People ask me what a day in the life of a VC is like. Each one is different. But they can be a grind. Take yesterday for example.
I started yesterday at 8am with a breakfast meeting. I ended around 8:15pm when I wrapped up a pitch meeting in my office. In between those two meetings I did ten other meetings for a total of twelve meetings in a bit more than twelve hours.
Of those twelve meetings, one was a three hour board meeting, one was a breakfast meeting with another venture investor, one was a lunch meeting to talk about CS Ed in NYC, four were pitch meetings, one was an interview with a journalist about the future of VC, one was a call to discuss board subcommittee work, one was a meeting with regulatory consultants for bitcoin and other payments systems, one was a negotiation on the windup of a seventeen year old VC transaction, and one was a visit to my dermatologist for a regular checkup.
In the middle of all that http://avc.com went down due to an apache config issue somewhere and I was debugging it via email and kik. I think I've got a temporary fix working and now I need to find out what the culprit is and get it fixed.
Before starting my day yesterday, I got up at 5am and read, blogged, and did email for 2 hours and 45 minutes before taking a quick shower and going to breakast.
After ending my day, I met my son for sushi at Chez Sardine. After dinner, I went home and went to bed around 11:30pm.

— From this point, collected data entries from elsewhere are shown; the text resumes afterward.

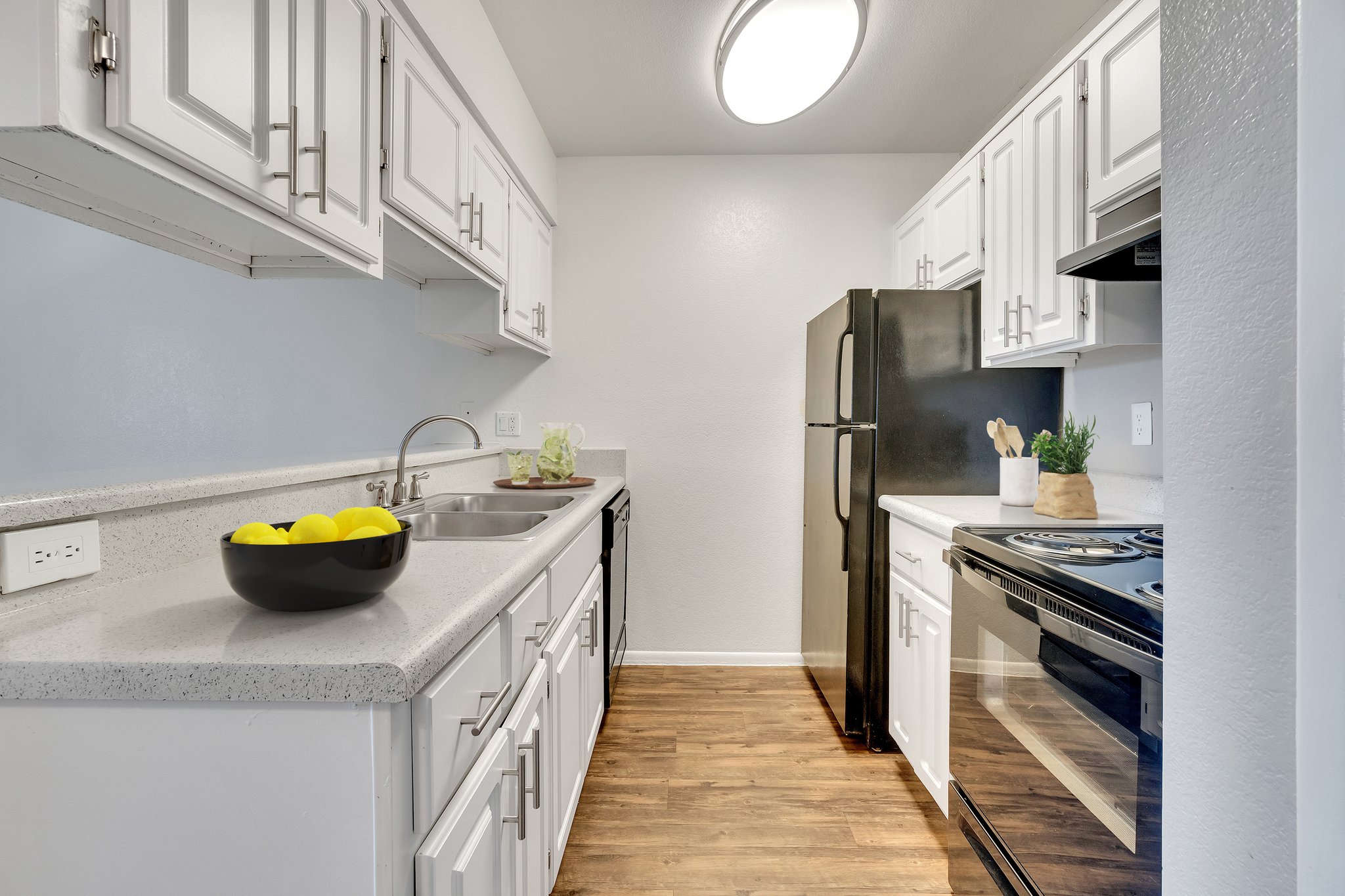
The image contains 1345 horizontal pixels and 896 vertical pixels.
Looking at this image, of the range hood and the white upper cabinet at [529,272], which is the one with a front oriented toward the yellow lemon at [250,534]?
the range hood

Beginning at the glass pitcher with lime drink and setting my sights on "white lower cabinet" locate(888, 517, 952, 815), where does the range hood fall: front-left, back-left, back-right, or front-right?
front-right

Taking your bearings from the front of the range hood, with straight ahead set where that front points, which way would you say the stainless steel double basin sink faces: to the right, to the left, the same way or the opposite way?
the opposite way

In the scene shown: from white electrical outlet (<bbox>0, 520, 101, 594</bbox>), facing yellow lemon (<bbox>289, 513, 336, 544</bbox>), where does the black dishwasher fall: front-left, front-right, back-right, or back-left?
front-left

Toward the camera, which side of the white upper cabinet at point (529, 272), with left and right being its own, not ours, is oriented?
right

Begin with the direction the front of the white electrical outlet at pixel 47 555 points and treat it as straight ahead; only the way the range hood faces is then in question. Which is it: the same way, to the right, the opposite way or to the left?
the opposite way

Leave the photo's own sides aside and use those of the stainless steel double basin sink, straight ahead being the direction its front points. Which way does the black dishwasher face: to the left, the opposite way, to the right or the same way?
the same way

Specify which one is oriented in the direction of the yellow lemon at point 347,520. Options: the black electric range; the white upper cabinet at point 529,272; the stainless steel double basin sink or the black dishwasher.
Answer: the black electric range

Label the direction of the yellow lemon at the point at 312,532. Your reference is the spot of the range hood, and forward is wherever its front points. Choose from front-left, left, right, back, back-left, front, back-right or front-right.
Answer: front

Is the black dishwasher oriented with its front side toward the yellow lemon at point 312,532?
no

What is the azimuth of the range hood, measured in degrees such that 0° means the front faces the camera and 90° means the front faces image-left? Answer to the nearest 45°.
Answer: approximately 45°

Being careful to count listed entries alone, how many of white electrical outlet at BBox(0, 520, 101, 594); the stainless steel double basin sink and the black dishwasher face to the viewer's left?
0

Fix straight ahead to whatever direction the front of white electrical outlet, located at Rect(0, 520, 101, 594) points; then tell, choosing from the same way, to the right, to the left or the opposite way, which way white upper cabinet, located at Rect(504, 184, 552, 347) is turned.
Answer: the same way

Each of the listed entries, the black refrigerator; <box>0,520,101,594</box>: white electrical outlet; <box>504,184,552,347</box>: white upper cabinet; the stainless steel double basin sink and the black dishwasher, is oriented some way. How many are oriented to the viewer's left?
1

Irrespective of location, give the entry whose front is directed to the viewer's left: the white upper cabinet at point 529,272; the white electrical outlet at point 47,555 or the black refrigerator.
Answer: the black refrigerator
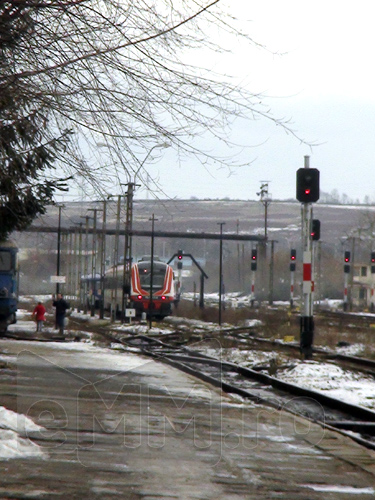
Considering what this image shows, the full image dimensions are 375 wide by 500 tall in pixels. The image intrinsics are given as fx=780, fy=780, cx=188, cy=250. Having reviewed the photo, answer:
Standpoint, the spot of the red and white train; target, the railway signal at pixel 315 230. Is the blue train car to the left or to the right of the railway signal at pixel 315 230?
right

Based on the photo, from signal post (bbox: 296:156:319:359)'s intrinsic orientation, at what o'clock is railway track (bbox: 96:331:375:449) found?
The railway track is roughly at 12 o'clock from the signal post.

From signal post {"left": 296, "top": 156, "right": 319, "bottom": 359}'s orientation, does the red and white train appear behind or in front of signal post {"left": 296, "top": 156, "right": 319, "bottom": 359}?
behind

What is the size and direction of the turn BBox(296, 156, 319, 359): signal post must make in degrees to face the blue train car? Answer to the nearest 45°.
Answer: approximately 135° to its right

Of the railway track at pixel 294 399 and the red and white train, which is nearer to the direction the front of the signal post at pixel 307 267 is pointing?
the railway track

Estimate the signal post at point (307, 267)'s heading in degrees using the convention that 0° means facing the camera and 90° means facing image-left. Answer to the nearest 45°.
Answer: approximately 0°

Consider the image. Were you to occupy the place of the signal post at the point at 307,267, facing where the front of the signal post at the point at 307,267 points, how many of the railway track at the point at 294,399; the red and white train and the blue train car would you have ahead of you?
1
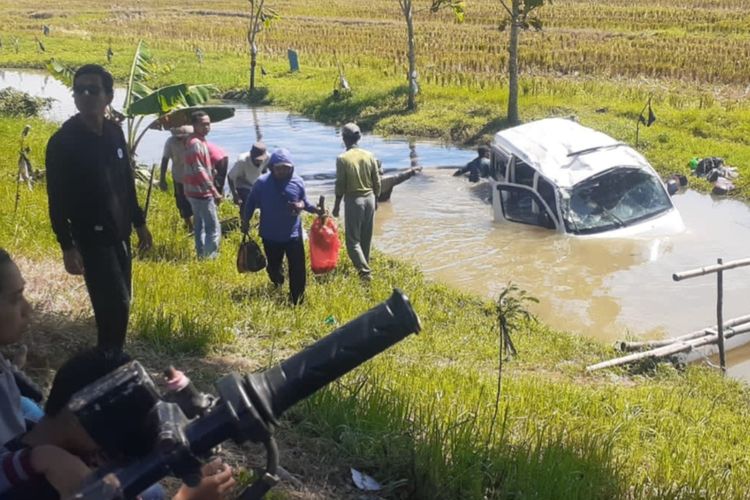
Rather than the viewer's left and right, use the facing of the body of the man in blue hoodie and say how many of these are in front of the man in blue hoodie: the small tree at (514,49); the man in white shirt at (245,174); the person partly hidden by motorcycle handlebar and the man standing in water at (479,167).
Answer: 1

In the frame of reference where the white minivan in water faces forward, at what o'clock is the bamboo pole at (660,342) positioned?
The bamboo pole is roughly at 1 o'clock from the white minivan in water.

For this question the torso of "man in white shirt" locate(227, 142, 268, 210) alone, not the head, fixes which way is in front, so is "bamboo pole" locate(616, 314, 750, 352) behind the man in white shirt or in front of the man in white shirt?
in front

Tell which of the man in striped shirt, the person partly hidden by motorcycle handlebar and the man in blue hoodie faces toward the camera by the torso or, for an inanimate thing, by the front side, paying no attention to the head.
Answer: the man in blue hoodie

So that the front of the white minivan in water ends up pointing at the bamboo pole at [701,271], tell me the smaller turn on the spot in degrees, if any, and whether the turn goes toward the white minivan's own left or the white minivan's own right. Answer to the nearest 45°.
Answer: approximately 45° to the white minivan's own right

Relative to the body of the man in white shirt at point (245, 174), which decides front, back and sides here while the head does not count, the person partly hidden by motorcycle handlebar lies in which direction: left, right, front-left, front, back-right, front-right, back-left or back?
front-right

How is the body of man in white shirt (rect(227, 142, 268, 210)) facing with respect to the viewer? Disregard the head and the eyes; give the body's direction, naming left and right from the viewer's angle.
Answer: facing the viewer and to the right of the viewer

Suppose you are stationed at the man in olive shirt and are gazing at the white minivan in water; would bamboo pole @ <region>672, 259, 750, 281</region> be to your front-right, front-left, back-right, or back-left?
front-right

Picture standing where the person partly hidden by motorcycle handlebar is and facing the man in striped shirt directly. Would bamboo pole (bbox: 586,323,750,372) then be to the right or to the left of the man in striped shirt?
right

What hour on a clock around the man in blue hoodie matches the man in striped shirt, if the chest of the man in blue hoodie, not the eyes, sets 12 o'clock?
The man in striped shirt is roughly at 5 o'clock from the man in blue hoodie.

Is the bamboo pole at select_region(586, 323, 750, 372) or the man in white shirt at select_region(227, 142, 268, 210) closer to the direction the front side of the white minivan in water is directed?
the bamboo pole
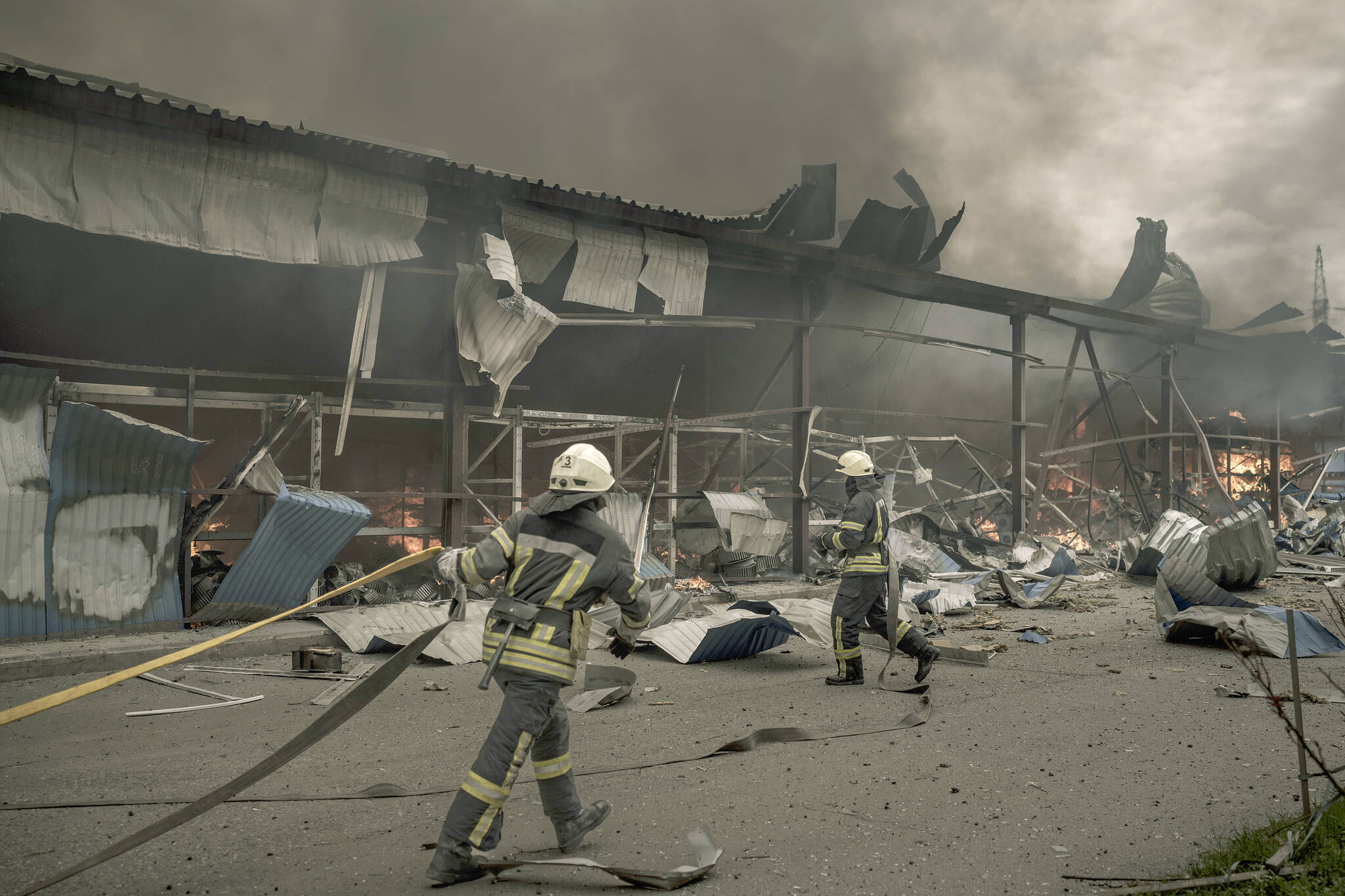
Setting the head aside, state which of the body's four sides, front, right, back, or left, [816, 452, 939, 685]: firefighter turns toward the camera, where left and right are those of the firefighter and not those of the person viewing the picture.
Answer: left

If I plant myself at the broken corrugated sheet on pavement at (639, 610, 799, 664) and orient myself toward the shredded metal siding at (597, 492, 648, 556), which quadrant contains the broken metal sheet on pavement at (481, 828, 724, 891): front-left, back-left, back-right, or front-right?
back-left

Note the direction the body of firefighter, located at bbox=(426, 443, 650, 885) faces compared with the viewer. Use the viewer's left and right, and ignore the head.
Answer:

Depending on your perspective, my day yesterday will either seem stimulating or exhausting. It is both. I love my job. I get to meet amazing people and learn about awesome things every day. But the cost of that is meeting marathons where you have to be alert, active, and on your game in every one.
My goal is to give every entrepreneur as good of a meeting as I possibly can. A second goal is to give as many entrepreneurs as possible an opportunity to meet with me and pitch me if they want to do that. That requires many days like yesterday. And that can be a grind.
The goal of this post is not to complain or whine. I hope it doesn't come across that way. The goal, as always, is to "open the kimono". To give you a hint of the mindset of the person you are going to meet with today (or someday) and understand what their day is like and how they are coming into the meeting. Do us all a favor and give us a good meeting too. It helps. A lot.